Ellison: We'll do some server stuff for the corporate space, but right now our big focus is going to be the consumer.

PC WEEK: What areas specifically?

Ellison: We'll start with TV.

PC WEEK: What should the government do with Microsoft?

Ellison: It's very interesting. Bill [Gates] says Microsoft has to be allowed to innovate. [That's] one of the most profoundly insincere and duplicitous statements I've ever heard in my life. Bill took an innovative company [Netscape], copied exactly what they're doing and gave it away for nothing in hopes of running them out of business. This is not innovation in technology; this is innovation in business competition.

PC WEEK: How do you police that?

Ellison: There are existing laws that say you're not allowed to use a monopoly, which Microsoft has in operating systems, to gain a competitive advantage in other areas. You can't simply take Internet browsers and glue them into your operating system and say, 'This is innovation.' If that's allowed, then Microsoft should be able to take any piece of software and give it away as part of the operating system. Where does the operating system end? Internet browser? Database? General ledger? Personal finance?

Microsoft would have it that there's only one piece of software in the world-the operating system. And every other piece of software is nothing more than an innovation and extension to the operating system.

PC WEEK: Is Microsoft vulnerable right now?

Ellison: Microsoft has flagrantly abused their monopoly in going after Netscape, and existing laws provide remedies for that.

PC WEEK: How do you feel about sitting in a room doing business with Eckhard Pfeiffer, knowing that after the meeting he's going over to stand up in support of Microsoft and Bill Gates [for Windows 98]?

Ellison: He's not in the software business. Compaq is a customer of Microsoft; it's a Microsoft distribution partner. This is not exactly an objective point of view.

PC WEEK: As an Apple board member, how do you feel about Microsoft's investment [last year] in Apple?

Ellison: It was very important for Apple to gain access to the Microsoft Office applications. I think it's important that Apple be seen now as not a pure competitor with Microsoft but in 'coopetition'--competing in some areas, cooperating in others. Steve [Jobs] did a brilliant job in engineering both the partnership and making sure that for a long time to come, high-quality versions of Microsoft Office applications be available on the Mac.

PC WEEK: Are you pushing Jobs to take the full-time CEO slot?

Ellison: No one pushes Steve.
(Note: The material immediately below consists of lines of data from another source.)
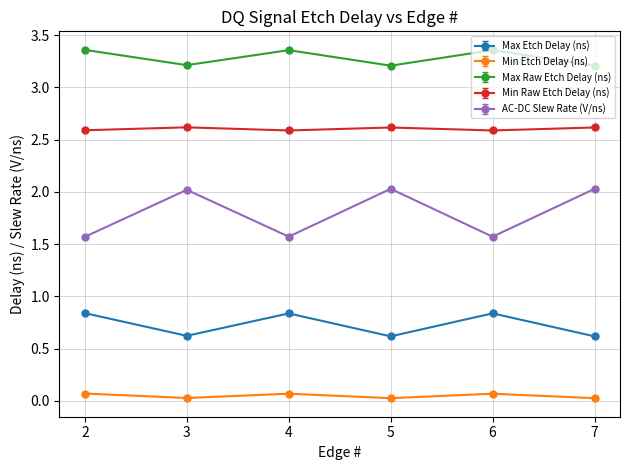

How many interior local peaks does the Max Etch Delay (ns) series have?

2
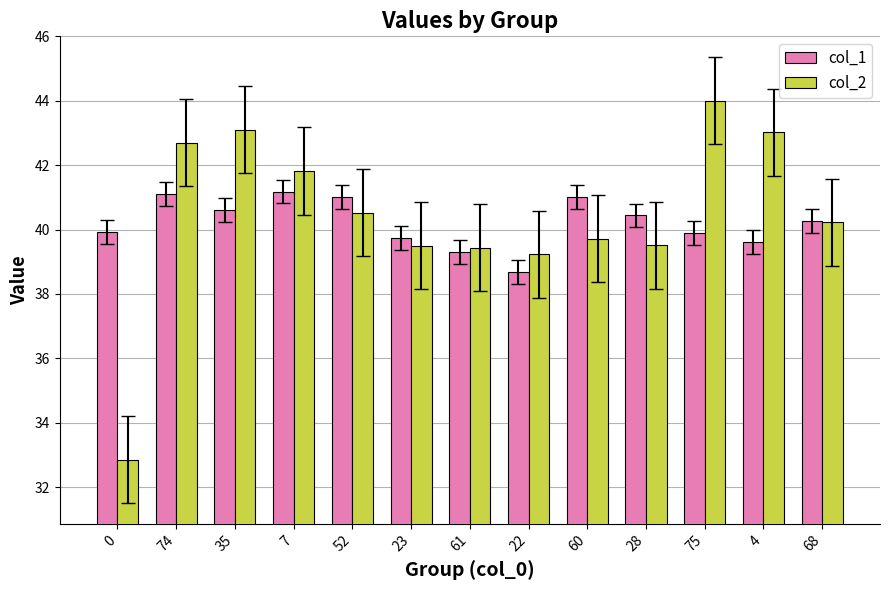

What is the value of the col_1 bar at the 3rd from the left?

40.6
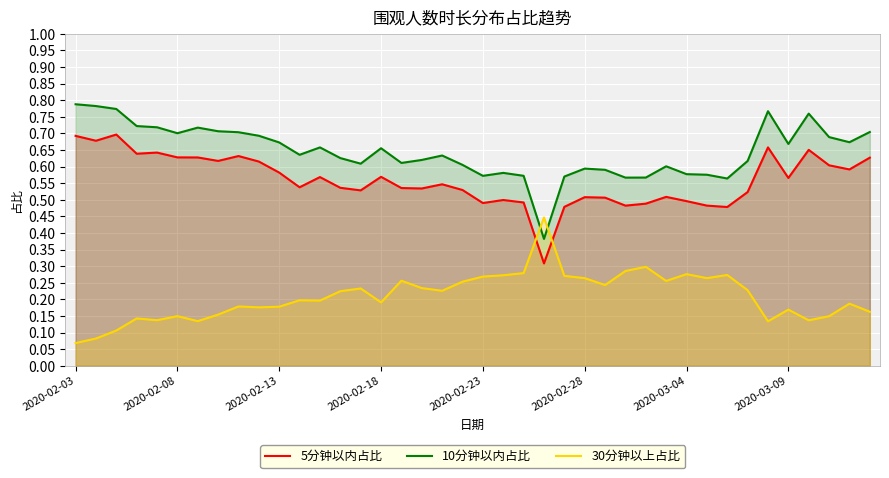

What is the difference between the maximum and minimum values in the 10分钟以内占比 series?

0.4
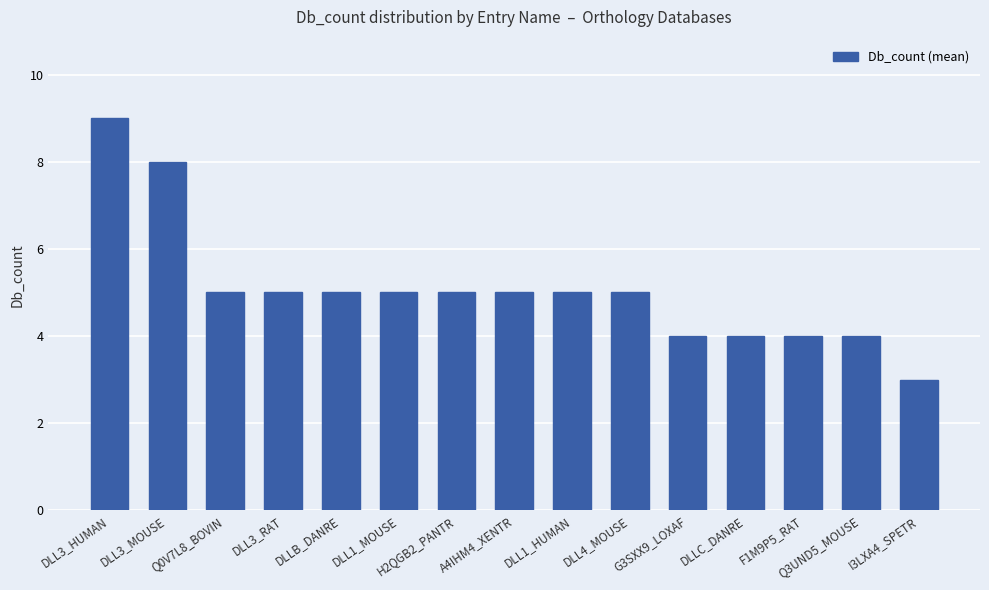

Reading right to left, list all the values displayed in this chart.

3	4	4	4	4	5	5	5	5	5	5	5	5	8	9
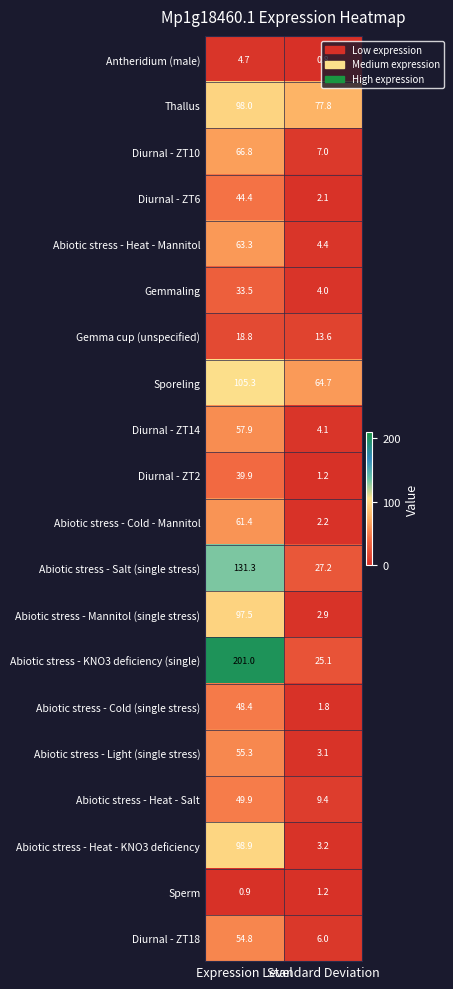

What is the approximate value of Abiotic stress - Cold - Mannitol at Standard Deviation?

2.2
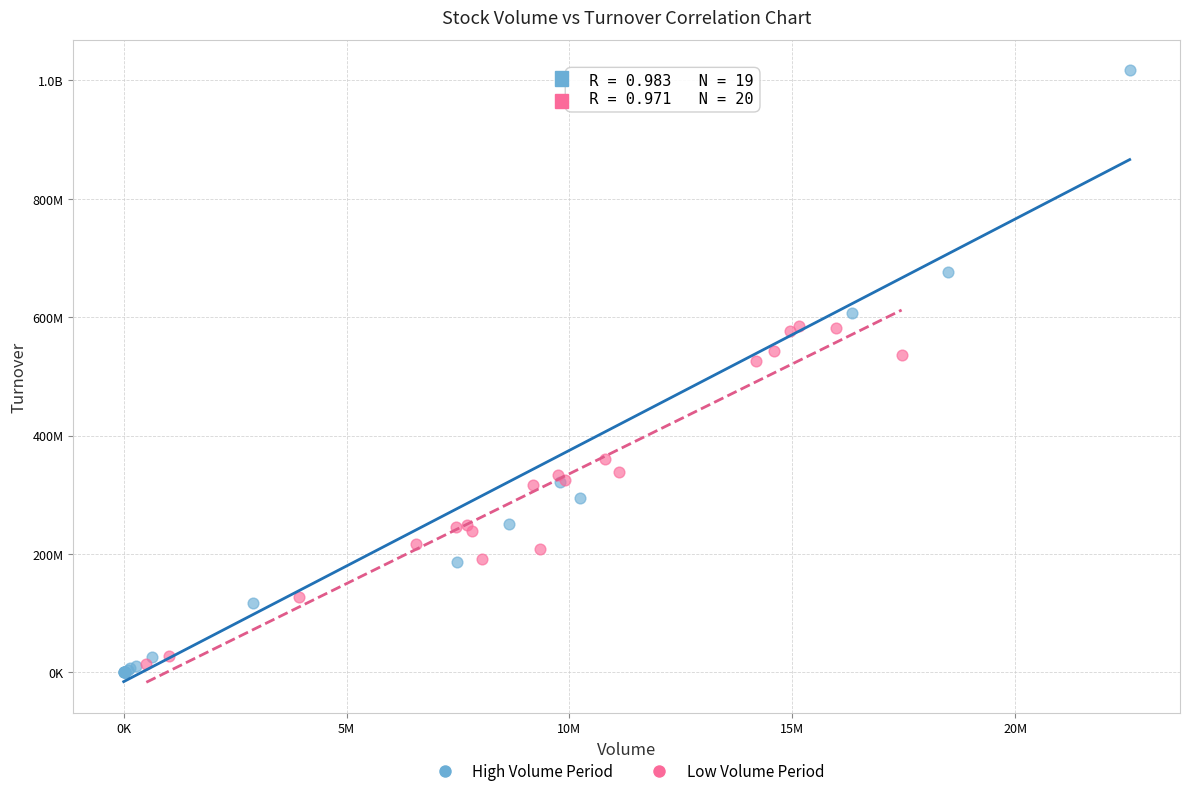

What are all the series names shown in the legend?

High Volume Period, Low Volume Period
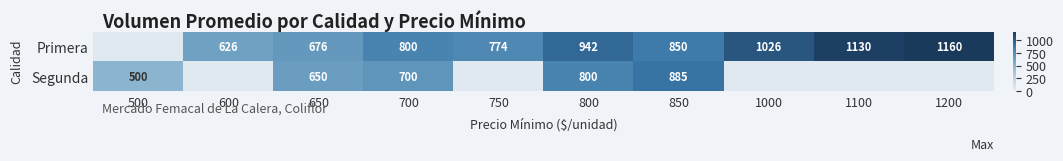

True or false: Segunda has a value of 885 at 850.

True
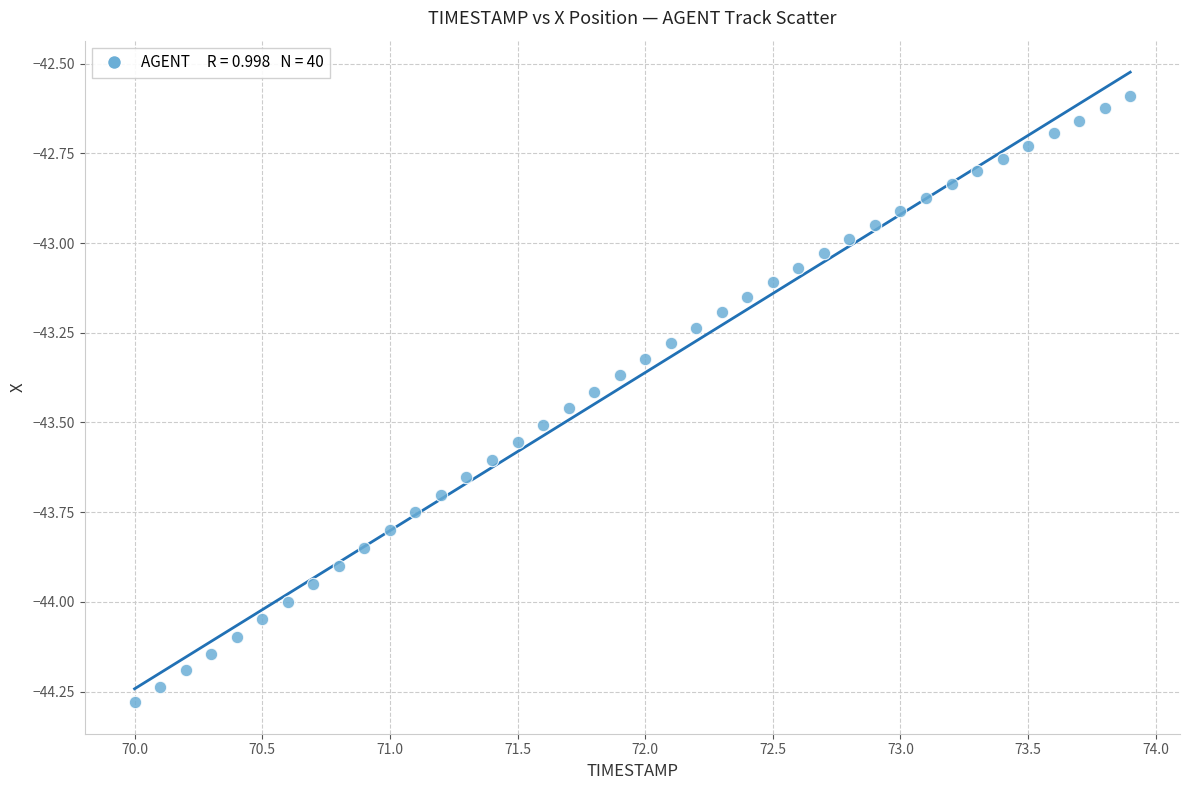

What is the range of X values (max minus min)?

3.9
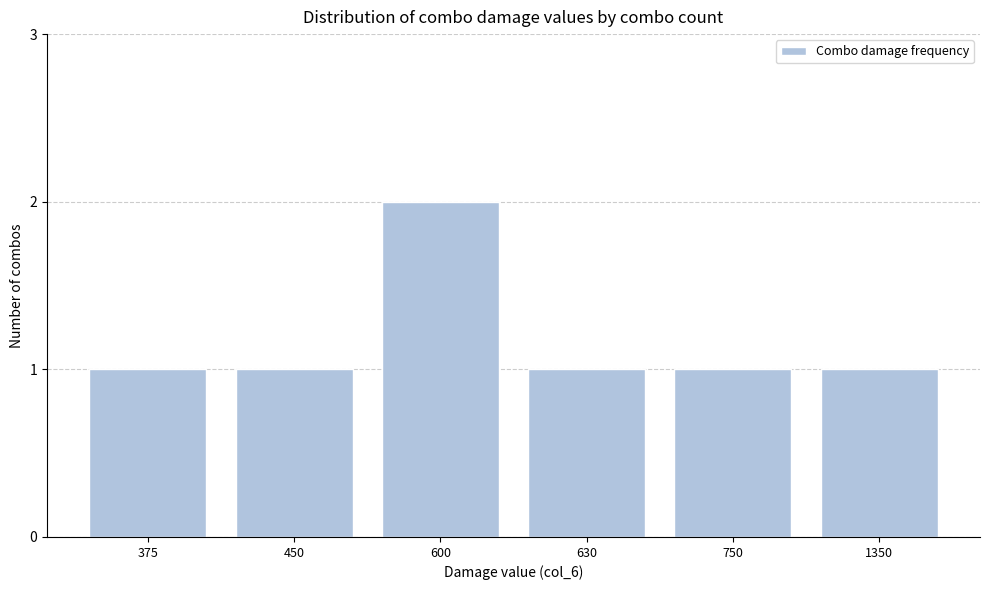

Reading right to left, transcribe all the data shown in this chart.

1	1	1	2	1	1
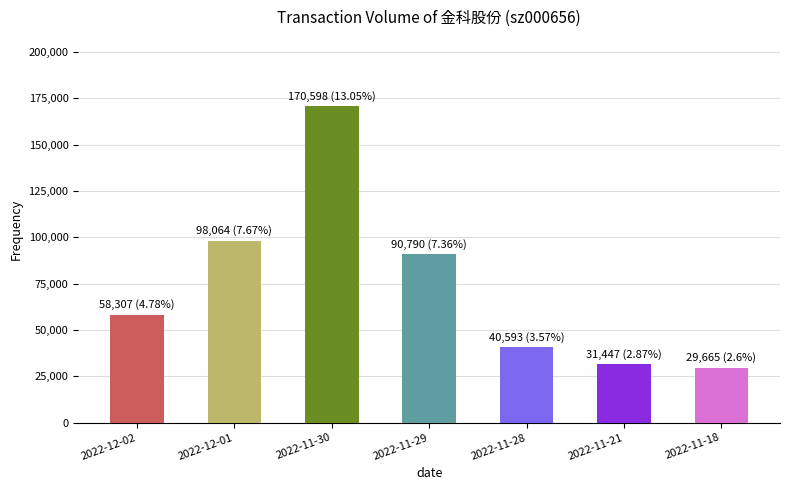

The value at 2022-11-30 is 87414. True or false?

False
Steve's perhaps the only genius we have in our own industry. He's done an extraordinary job bringing Apple back from the brink. Shipments are going up, the company's profitable, morale is great, we have some great new products in the pipeline.

You really haven't seen Steve's products yet. He picked the best of the [existing] products and made some decisions to simplify things. He really killed about 80 percent of the products. But you're going to see the products Steve originated come out very shortly, and Apple will be back to innovating. Apple's future is in creating digital appliances--low-cost, very easy-to-use computers in the range of $500 to $1,500.